En medio de esa realidad, decidió mandarle un fax al diseñador Christian Lacroix para ofrecerse a trabajar con él. A los 20 días le respondieron que fuera a París: “Nunca lo conocí, me dieron una foto con lo que quería que hiciera. Volví con ‘el poncho caído’, pero decidí poner todo”. Le escribió a Swarovski pidiendo piedras para la joya de muestra. “Estaba delirado, pero eran otros tiempos; las mandaron y las ensamblé con tanza. Era un collar de un metro de largo, como en cascada”, dice.

Entregó y cuando se iba, una asistenta de Lacroix lo paró para decirle que el diseñador esta vez sí lo quería ver. Le encargó cinco piezas, pero Otazu levantó la apuesta y regresó con 20. Trabajó 15 años en la casa con John Galliano, Jean Paul Gautier, Alexander McQueen. “Me armó trabajar con gente brillante; absorbí como una esponja nueva. No era trabajo, era placer. Me dio alas en el alma y brujas en la cabeza”.

La fama, el escape y Time Square

En esos años ya Madonna y Britney Spears empezaron a usar sus diseños, ya que, en paralelo, siguió con su taller donde trabajaban 40 personas. En Amsterdam extrañaba el sol; un chat lo llevó a Bali. Se instaló allí y una inundación hizo que terminara abriendo su casa a damnificados con los que terminó trabajando.

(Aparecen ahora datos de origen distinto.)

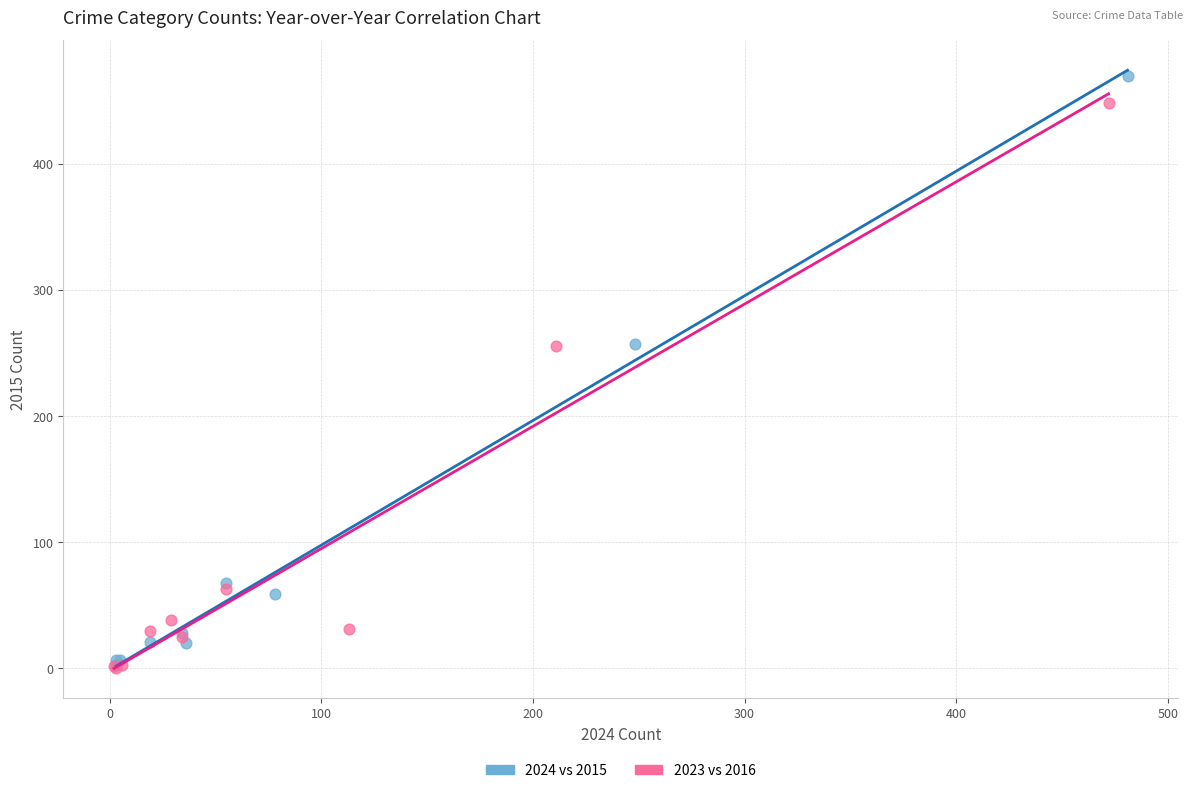

Which series has the largest Y range (max minus min)?

2024 vs 2015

Puso una fábrica con 450 personas que fue su plataforma para venderle al mundo. En esa misma época se convirtió en asesor y diseñador de Swarovski, donde estuvo 12 años.

Las Kardashian, otras de las que eligen las joyas del argentino.
Las Kardashian, otras de las que eligen las joyas del argentino.

Otazu volvió a Europa por un tiempo, pero ya era conocido y escapó a Nueva York. “Pensé que allí el anonimato era más fácil, pero a los cuatro meses empecé a trabajar para la película Sex and the City y estaban los carteles gigantescos Sarah Jessica Parker con mi collar. Todo fue conectándose; aceptarme como soy es lo que me salvó”. Lady Gaga usa sus joyas, que también lucen las modelos más cotizadas del mundo.

Su equipo de trabajo hoy está diseminado en Estados Unidos, África, India y Europa. Otazu, a esta altura del año, lleva diseñadas unas 40 piezas únicas para alta costura. “La pandemia fue un sacudón por el encierro y, a la vez, una bendición -dice-. Tuve que reingeniarme todo lo que había aprendido; sin querer me renové”, concluye.